A school field trip to see neoliberalism in action? Count me in

Teenage girl following older woman across the sand at the seaside
… or shall we go the beach instead? Photograph: Posed by model; Imgorthand/Getty Images

If you happen to have children of an age to willingly study geography, you’ll know that it’s the topic with all the best field trips. They’re constantly going somewhere. That place is rarely cool to begin with, and they zone in on the least cool thing about it, so if they go to the seaside, they’re there to measure groynes rather than taste-test ice-creams; and if they go to a shopping centre, it’s to ask local residents what they think of urban regeneration, not to look round the shops. But they seem really into it, so who am I to cavil?

Therefore, while only somewhat listening to a conversation about an A-level module on globalisation – which is split into categories, one of which is shipping containers, like a parody of school being boring, and another is neoliberalism – I got it into my head that my daughter had to go on a field trip to see some neoliberalism in action.

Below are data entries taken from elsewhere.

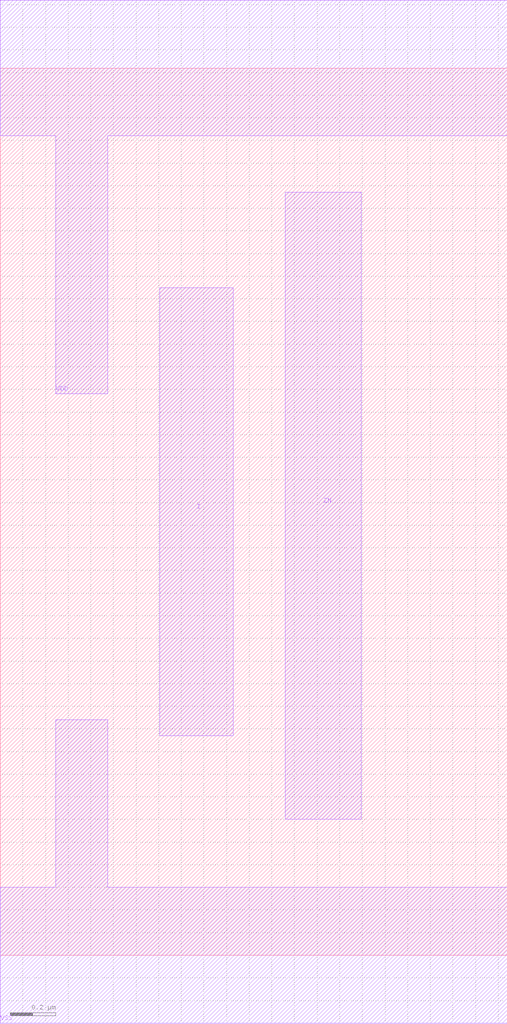
<source format=lef>
# Copyright 2022 GlobalFoundries PDK Authors
#
# Licensed under the Apache License, Version 2.0 (the "License");
# you may not use this file except in compliance with the License.
# You may obtain a copy of the License at
#
#      http://www.apache.org/licenses/LICENSE-2.0
#
# Unless required by applicable law or agreed to in writing, software
# distributed under the License is distributed on an "AS IS" BASIS,
# WITHOUT WARRANTIES OR CONDITIONS OF ANY KIND, either express or implied.
# See the License for the specific language governing permissions and
# limitations under the License.

MACRO gf180mcu_fd_sc_mcu7t5v0__clkinv_1
  CLASS core ;
  FOREIGN gf180mcu_fd_sc_mcu7t5v0__clkinv_1 0.0 0.0 ;
  ORIGIN 0 0 ;
  SYMMETRY X Y ;
  SITE GF018hv5v_mcu_sc7 ;
  SIZE 2.24 BY 3.92 ;
  PIN I
    DIRECTION INPUT ;
    ANTENNAGATEAREA 0.898 ;
    PORT
      LAYER Metal1 ;
        POLYGON 0.705 0.97 1.03 0.97 1.03 2.95 0.705 2.95  ;
    END
  END I
  PIN ZN
    DIRECTION OUTPUT ;
    ANTENNADIFFAREA 0.748 ;
    PORT
      LAYER Metal1 ;
        POLYGON 1.26 0.6 1.595 0.6 1.595 3.37 1.26 3.37  ;
    END
  END ZN
  PIN VDD
    DIRECTION INOUT ;
    USE power ;
    SHAPE ABUTMENT ;
    PORT
      LAYER Metal1 ;
        POLYGON 0 3.62 0.245 3.62 0.245 2.48 0.475 2.48 0.475 3.62 2.24 3.62 2.24 4.22 0 4.22  ;
    END
  END VDD
  PIN VSS
    DIRECTION INOUT ;
    USE ground ;
    SHAPE ABUTMENT ;
    PORT
      LAYER Metal1 ;
        POLYGON 0 -0.3 2.24 -0.3 2.24 0.3 0.475 0.3 0.475 1.04 0.245 1.04 0.245 0.3 0 0.3  ;
    END
  END VSS
END gf180mcu_fd_sc_mcu7t5v0__clkinv_1

</source>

I swear, we spent the whole 00s arguing about whether each other knew what the word meant – we as a society, I mean, not me and my daughter – and now it’s in an A-level. Where would you go, though? The world is so vast, and all of it so neoliberal. I’d start in a free economic zone in Djibouti – the logical endpoint of liberalisation, where money moves so freely the law must be suspended, and with it, all those annoying workers’ rights it enshrines. Probably the US is where you could best observe what happens when unconstrained markets have driven the price of labour down so inexorably that nobody can afford anything except pure political fury.

What the hell am I even thinking? We live in Vauxhall, south London, and could just walk 500 yards to see blinking skyscrapers with swimming pools in the clouds and pseudo-classical wordplay names, and no actual people anywhere – concrete temples to a system in which the price tag on square footage has come completely unstuck from humans who need to live somewhere, facilitated by a political butler class that won over the electorate by lying straight to its face, then subordinated it to the interests of capital. It wouldn’t be a very fun field trip, but it would be exceedingly cheap.

I had the wrong end of the stick, of course. There are two different modules, it turns out: human geography and physical geography. They’re actually going to Dorset, to look at the coastline.